- [Requirement]: Go through the material below line by line and count those containing "tail". Write the count and nothing more.

**** Records ****

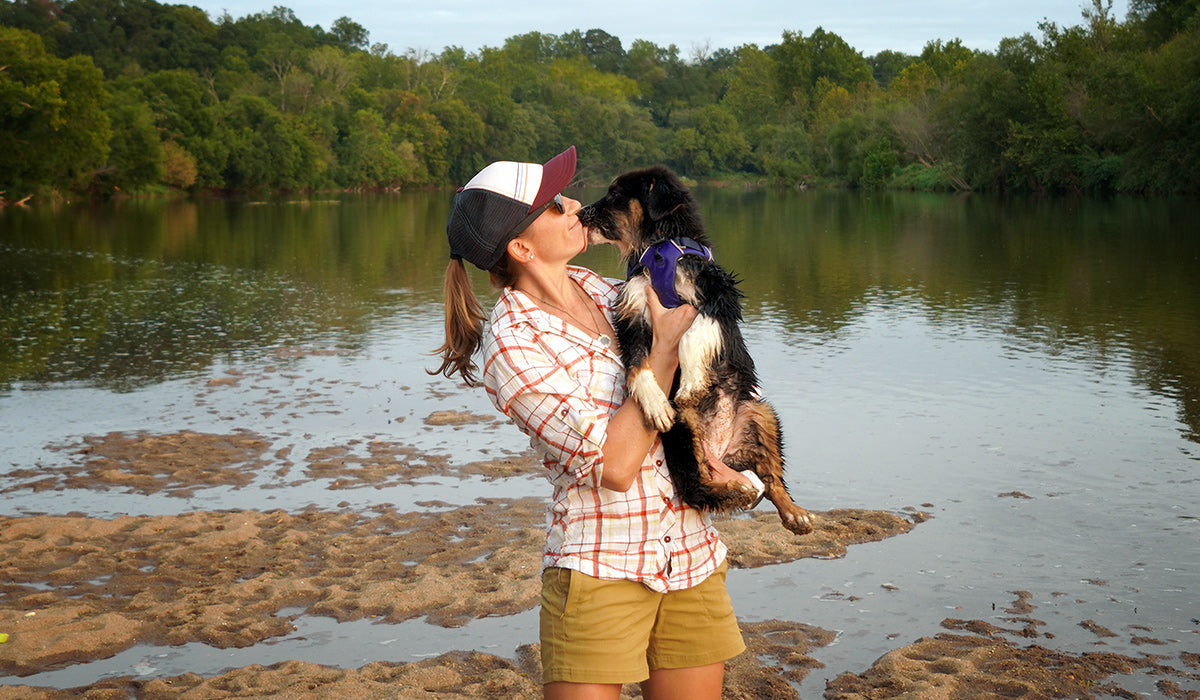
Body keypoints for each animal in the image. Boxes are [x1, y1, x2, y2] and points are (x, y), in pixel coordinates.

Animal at [580, 165, 816, 537]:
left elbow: (692, 330)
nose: (579, 214)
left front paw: (692, 382)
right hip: (682, 430)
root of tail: (722, 450)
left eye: (615, 194)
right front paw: (655, 402)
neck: (658, 250)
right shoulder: (631, 313)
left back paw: (795, 514)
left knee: (772, 479)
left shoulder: (718, 294)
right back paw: (737, 489)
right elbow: (636, 364)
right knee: (698, 485)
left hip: (761, 414)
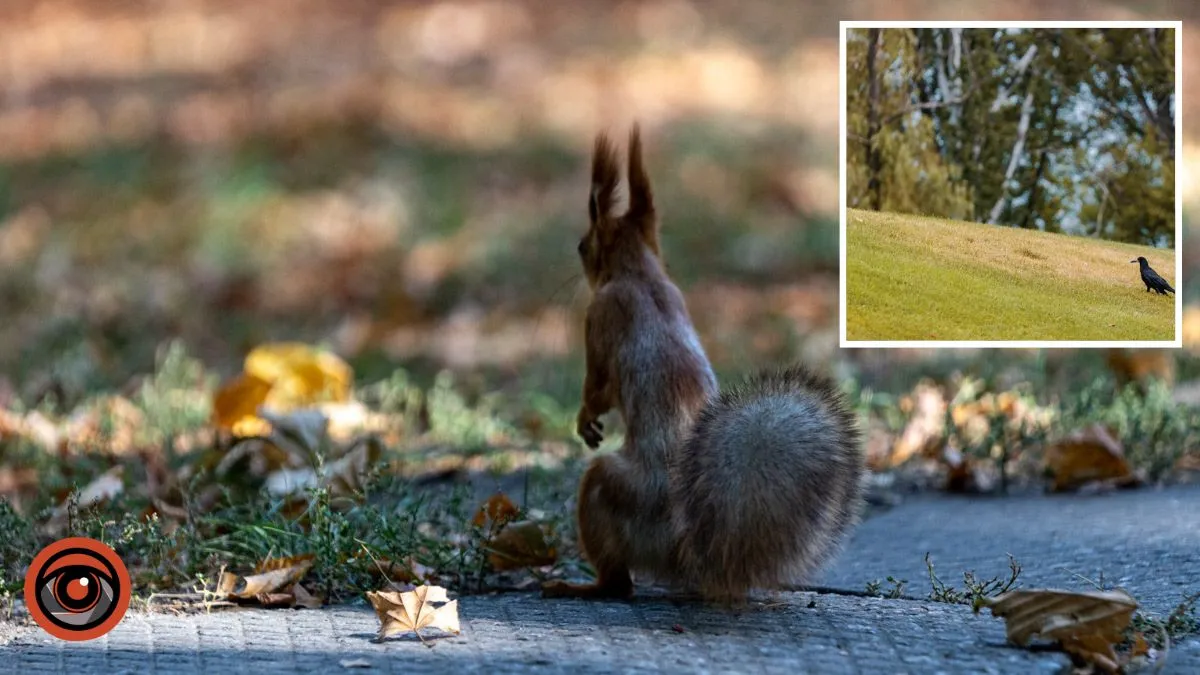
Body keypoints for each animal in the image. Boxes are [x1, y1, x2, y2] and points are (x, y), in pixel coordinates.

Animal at [542, 123, 864, 600]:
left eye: (583, 246)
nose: (578, 253)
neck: (642, 276)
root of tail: (687, 550)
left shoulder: (599, 318)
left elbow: (597, 385)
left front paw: (585, 419)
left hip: (606, 486)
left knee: (619, 582)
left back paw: (581, 587)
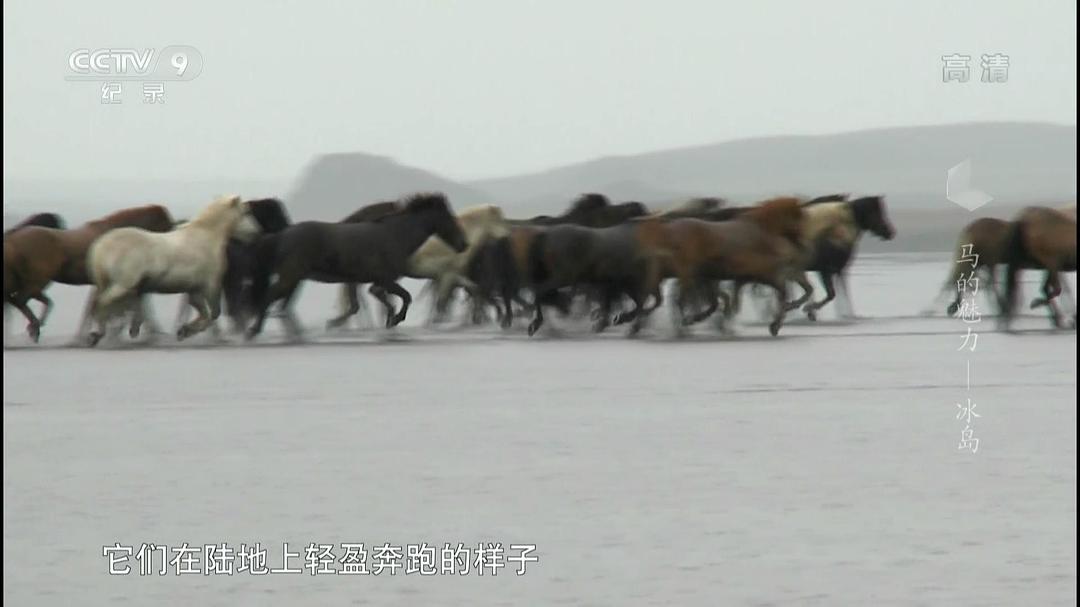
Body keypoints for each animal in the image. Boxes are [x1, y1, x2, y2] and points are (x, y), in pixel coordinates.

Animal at [3, 204, 174, 341]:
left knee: (18, 300)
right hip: (38, 280)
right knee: (21, 300)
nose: (169, 249)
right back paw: (35, 327)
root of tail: (13, 238)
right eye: (166, 225)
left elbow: (94, 307)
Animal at [84, 195, 260, 346]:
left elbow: (204, 313)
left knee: (105, 304)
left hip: (111, 283)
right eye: (245, 212)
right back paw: (97, 334)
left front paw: (184, 331)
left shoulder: (194, 289)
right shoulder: (210, 284)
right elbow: (214, 313)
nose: (255, 232)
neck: (205, 238)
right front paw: (185, 331)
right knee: (102, 302)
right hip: (124, 284)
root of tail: (102, 246)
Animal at [245, 193, 468, 341]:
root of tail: (281, 235)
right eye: (450, 219)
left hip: (295, 278)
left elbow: (381, 299)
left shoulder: (376, 281)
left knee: (280, 304)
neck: (395, 235)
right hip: (291, 276)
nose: (464, 245)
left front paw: (389, 322)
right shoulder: (384, 279)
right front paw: (395, 320)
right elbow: (404, 297)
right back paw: (254, 331)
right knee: (270, 298)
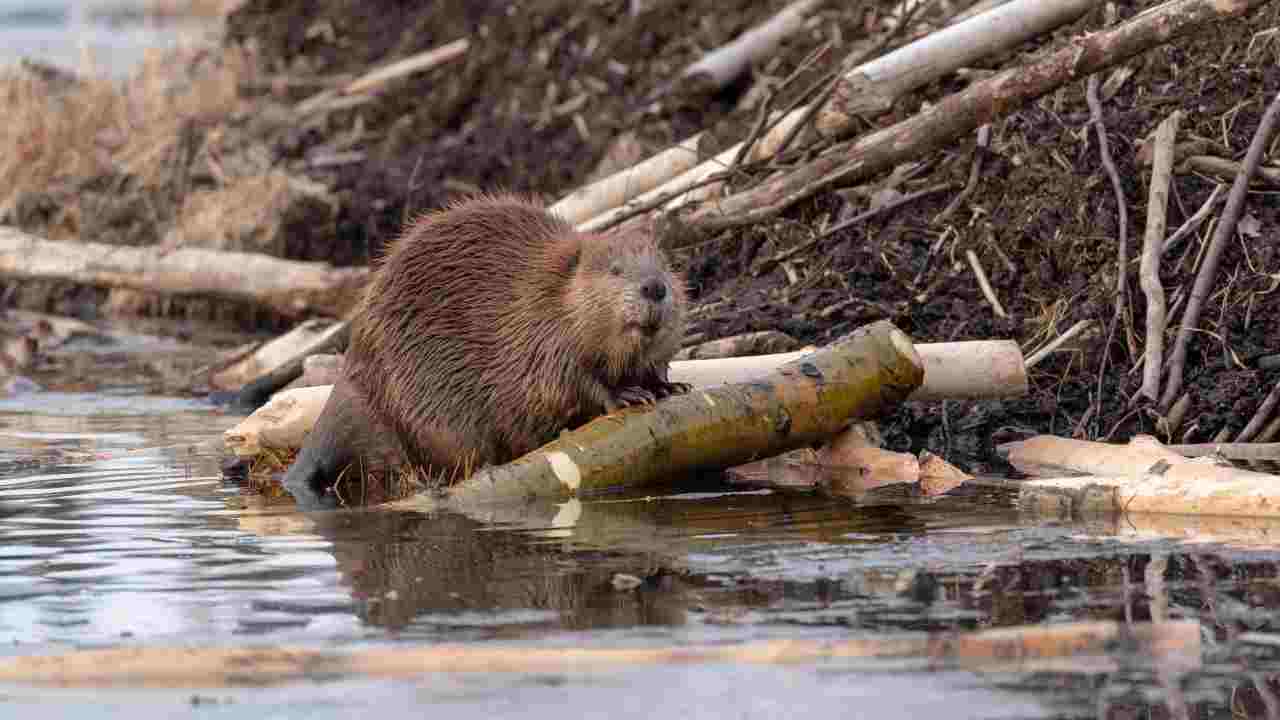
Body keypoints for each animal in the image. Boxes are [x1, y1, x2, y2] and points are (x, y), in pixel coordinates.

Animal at [285, 190, 691, 504]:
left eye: (665, 266)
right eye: (616, 270)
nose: (655, 287)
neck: (557, 294)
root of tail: (347, 384)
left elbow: (655, 363)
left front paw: (669, 386)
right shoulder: (543, 337)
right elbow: (573, 381)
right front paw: (627, 395)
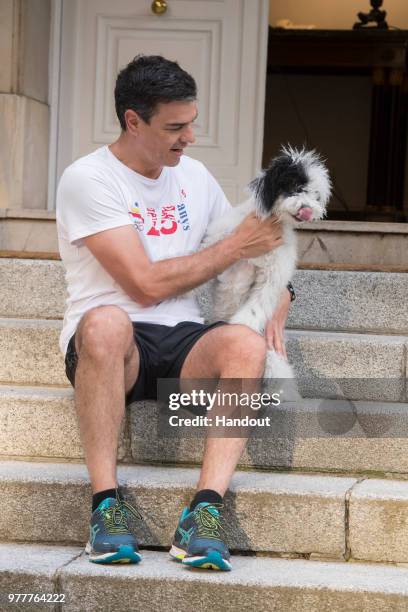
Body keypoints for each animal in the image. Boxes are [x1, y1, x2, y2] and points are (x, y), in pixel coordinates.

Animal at [198, 146, 332, 390]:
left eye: (315, 195)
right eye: (295, 186)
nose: (308, 209)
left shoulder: (272, 277)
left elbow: (254, 309)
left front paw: (241, 327)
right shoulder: (218, 243)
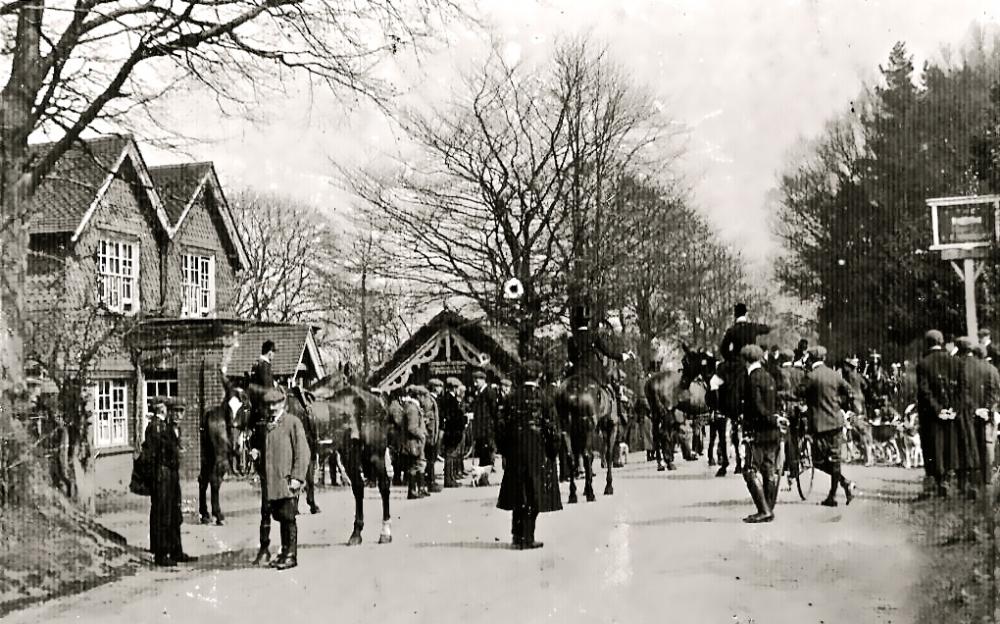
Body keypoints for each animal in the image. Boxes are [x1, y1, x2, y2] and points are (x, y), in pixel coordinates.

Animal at [298, 372, 396, 544]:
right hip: (349, 453)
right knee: (358, 486)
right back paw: (356, 533)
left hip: (374, 453)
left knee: (384, 485)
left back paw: (385, 532)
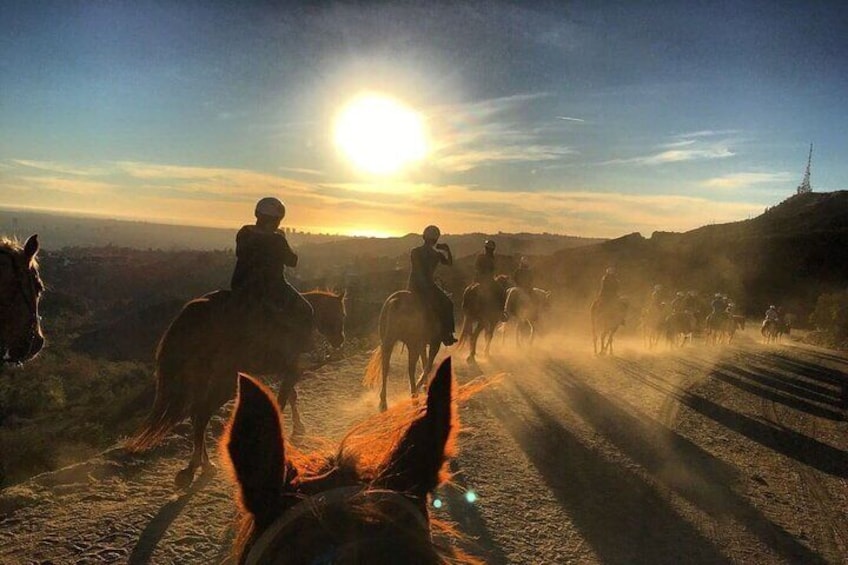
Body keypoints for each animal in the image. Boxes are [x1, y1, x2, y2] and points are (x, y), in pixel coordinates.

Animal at [126, 288, 344, 486]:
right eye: (341, 314)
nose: (340, 341)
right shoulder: (293, 369)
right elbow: (283, 399)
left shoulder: (287, 370)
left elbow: (291, 396)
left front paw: (298, 427)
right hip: (225, 383)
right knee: (202, 415)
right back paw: (193, 468)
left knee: (197, 415)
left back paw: (205, 465)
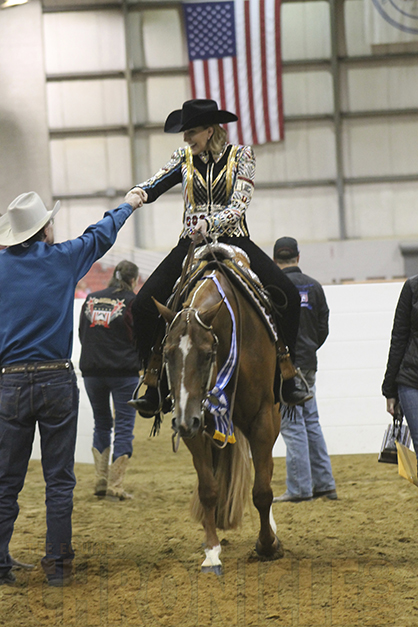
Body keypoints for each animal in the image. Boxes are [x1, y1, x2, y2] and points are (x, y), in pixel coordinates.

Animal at [155, 249, 282, 576]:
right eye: (166, 353)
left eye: (206, 354)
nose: (184, 422)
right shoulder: (196, 423)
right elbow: (209, 489)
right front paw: (212, 552)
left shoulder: (263, 419)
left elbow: (262, 490)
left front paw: (267, 544)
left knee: (267, 473)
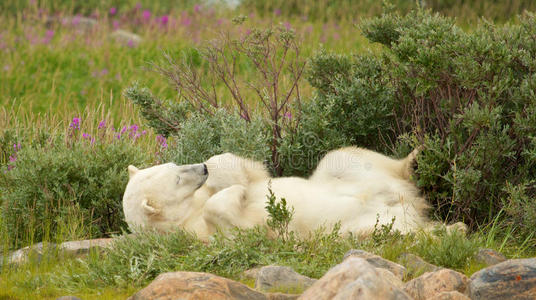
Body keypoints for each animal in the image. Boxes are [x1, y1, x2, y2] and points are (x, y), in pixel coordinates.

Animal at [123, 146, 442, 240]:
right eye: (177, 179)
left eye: (173, 166)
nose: (199, 168)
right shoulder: (204, 235)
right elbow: (242, 227)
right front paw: (239, 193)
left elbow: (245, 170)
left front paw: (225, 176)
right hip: (361, 227)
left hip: (349, 177)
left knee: (340, 158)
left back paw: (415, 157)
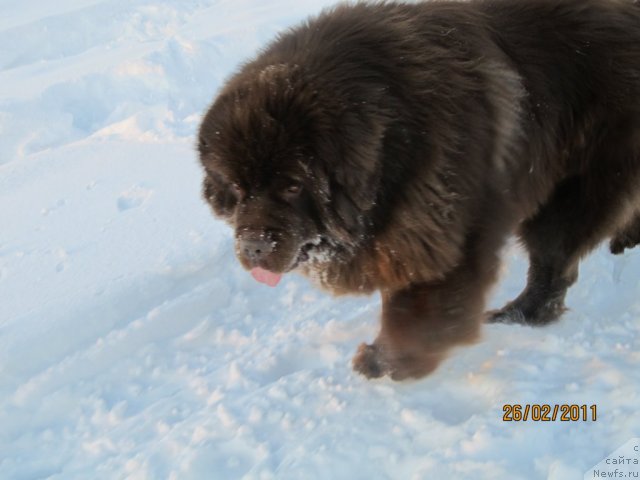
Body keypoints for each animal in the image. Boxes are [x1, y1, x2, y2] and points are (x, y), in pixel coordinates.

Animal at [199, 0, 640, 382]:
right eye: (236, 187)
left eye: (292, 186)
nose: (254, 246)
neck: (395, 145)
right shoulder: (403, 232)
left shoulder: (448, 234)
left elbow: (419, 307)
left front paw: (390, 361)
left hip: (576, 184)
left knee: (553, 259)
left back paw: (522, 315)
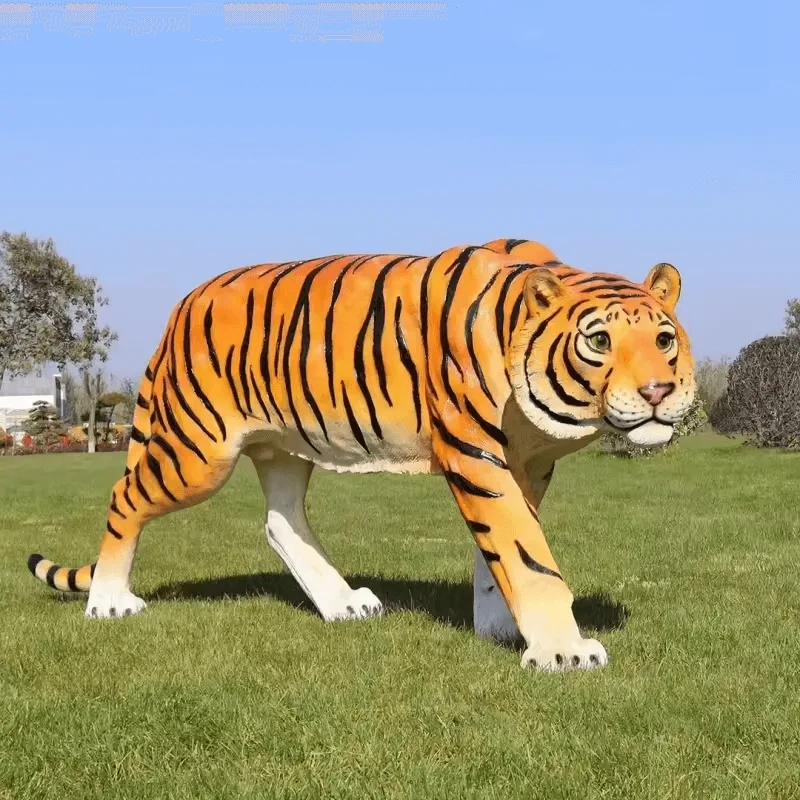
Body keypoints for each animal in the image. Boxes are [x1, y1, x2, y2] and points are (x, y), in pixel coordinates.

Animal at [27, 238, 695, 672]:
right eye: (599, 341)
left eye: (664, 338)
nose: (658, 391)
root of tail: (182, 306)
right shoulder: (477, 455)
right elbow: (524, 552)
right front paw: (563, 650)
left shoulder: (527, 464)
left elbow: (500, 553)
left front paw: (501, 628)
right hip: (197, 454)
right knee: (125, 497)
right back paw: (109, 602)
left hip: (285, 445)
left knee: (281, 523)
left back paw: (344, 605)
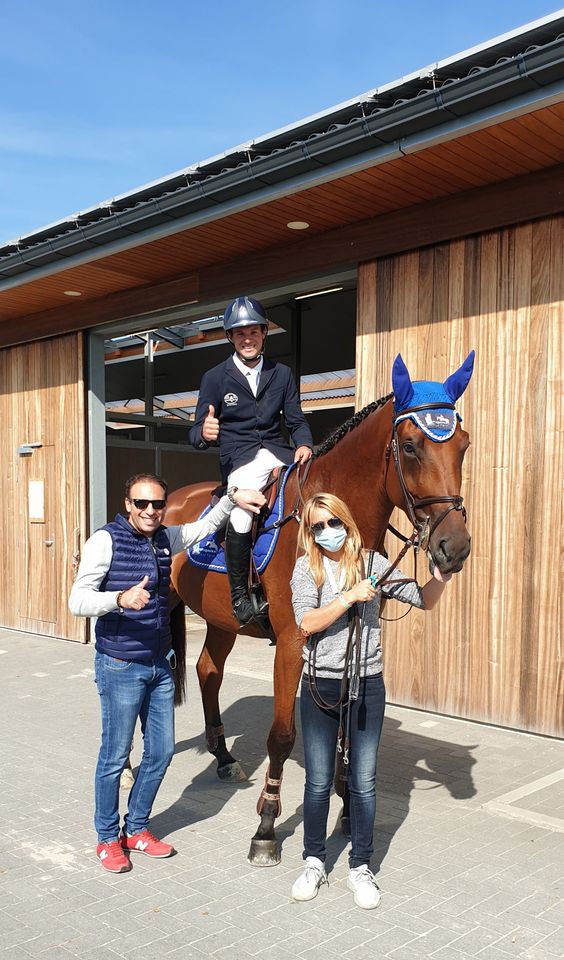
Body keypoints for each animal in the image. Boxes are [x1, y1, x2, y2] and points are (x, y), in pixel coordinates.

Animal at [165, 352, 474, 864]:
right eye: (410, 447)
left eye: (463, 446)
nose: (455, 547)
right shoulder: (293, 642)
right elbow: (282, 735)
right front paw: (267, 827)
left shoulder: (355, 637)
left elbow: (349, 727)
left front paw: (348, 809)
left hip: (221, 621)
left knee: (208, 670)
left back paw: (224, 757)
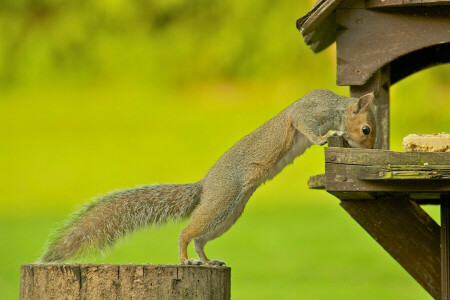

****

- [Task response]: 7